▶ ACTION ITEM: Convert every line of the listing below into a Markdown table with two columns, "No." for the row number and "Line" for the line itself, and skip blank lines. Leave the pictures out of the table.

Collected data
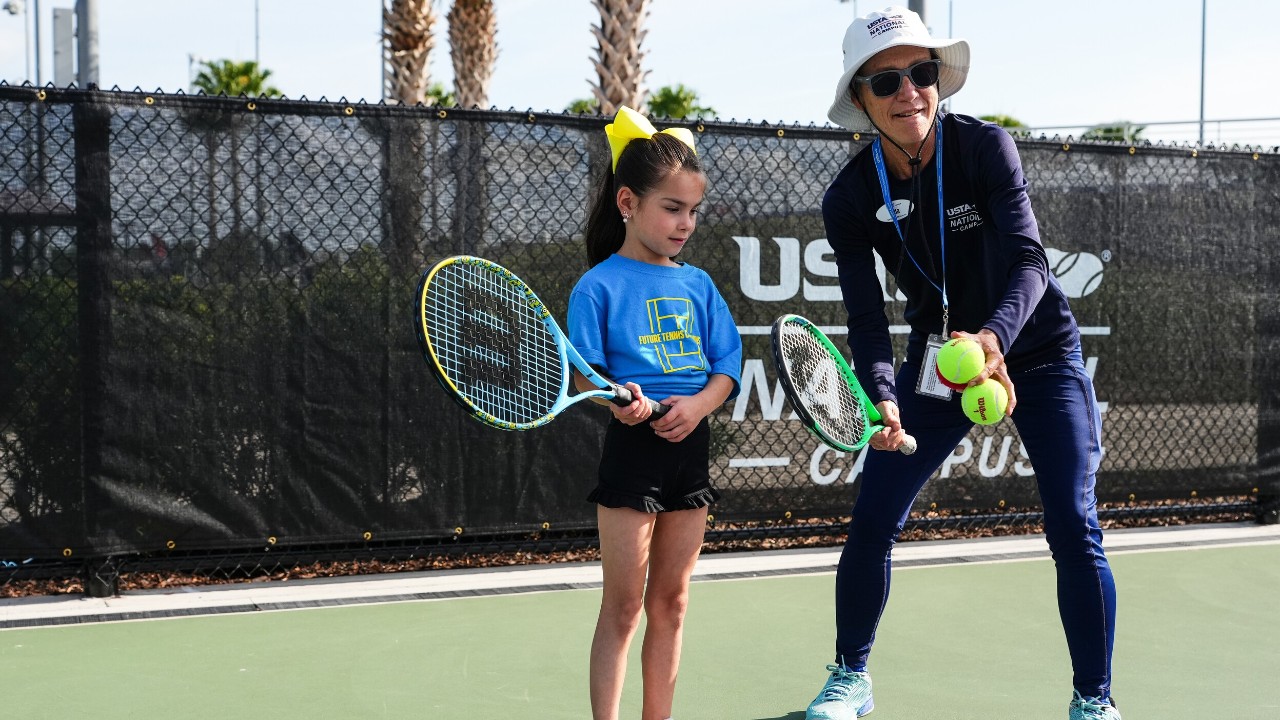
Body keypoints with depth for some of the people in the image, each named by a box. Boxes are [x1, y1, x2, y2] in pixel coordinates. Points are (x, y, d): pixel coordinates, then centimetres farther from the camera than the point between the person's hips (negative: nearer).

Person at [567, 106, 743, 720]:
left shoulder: (698, 285, 10)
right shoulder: (600, 286, -4)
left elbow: (727, 364, 7)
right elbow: (585, 376, -8)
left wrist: (697, 403, -13)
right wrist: (619, 400, -29)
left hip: (691, 445, 5)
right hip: (631, 447, -5)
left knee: (671, 602, 12)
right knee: (623, 606, -1)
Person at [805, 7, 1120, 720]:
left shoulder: (985, 146, -22)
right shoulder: (851, 198, -14)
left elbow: (1029, 260, -31)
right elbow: (867, 318, -16)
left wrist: (995, 335, -51)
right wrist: (882, 396, -35)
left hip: (1036, 348, -2)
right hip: (938, 354, 3)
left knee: (1074, 527, -11)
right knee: (871, 521, -2)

▶ REPLY TO THE EXERCISE:
| No. | Line |
|---|---|
| 1 | Body keypoints with depth for some of the people in the image, each named by a box. Boxes are [x1, y1, x2, y2] in pixel coordinates. Points are (x, y, d): pixel coordinates, then centimetres farther from the camera than the point between the person's hips (negative: nearer). |
| 2 | Person at [567, 106, 743, 720]: |
| 3 | left shoulder: (698, 285, 10) |
| 4 | right shoulder: (600, 286, -4) |
| 5 | left elbow: (727, 364, 7) |
| 6 | right elbow: (585, 376, -8) |
| 7 | left wrist: (697, 403, -13) |
| 8 | right wrist: (619, 400, -29) |
| 9 | left hip: (691, 445, 5) |
| 10 | right hip: (631, 447, -5) |
| 11 | left knee: (671, 602, 12) |
| 12 | right knee: (623, 606, -1) |
| 13 | Person at [805, 7, 1120, 720]: |
| 14 | left shoulder: (985, 146, -22) |
| 15 | right shoulder: (851, 198, -14) |
| 16 | left elbow: (1029, 260, -31) |
| 17 | right elbow: (867, 318, -16) |
| 18 | left wrist: (995, 335, -51) |
| 19 | right wrist: (882, 396, -35) |
| 20 | left hip: (1036, 348, -2) |
| 21 | right hip: (938, 354, 3) |
| 22 | left knee: (1074, 527, -11) |
| 23 | right knee: (871, 521, -2) |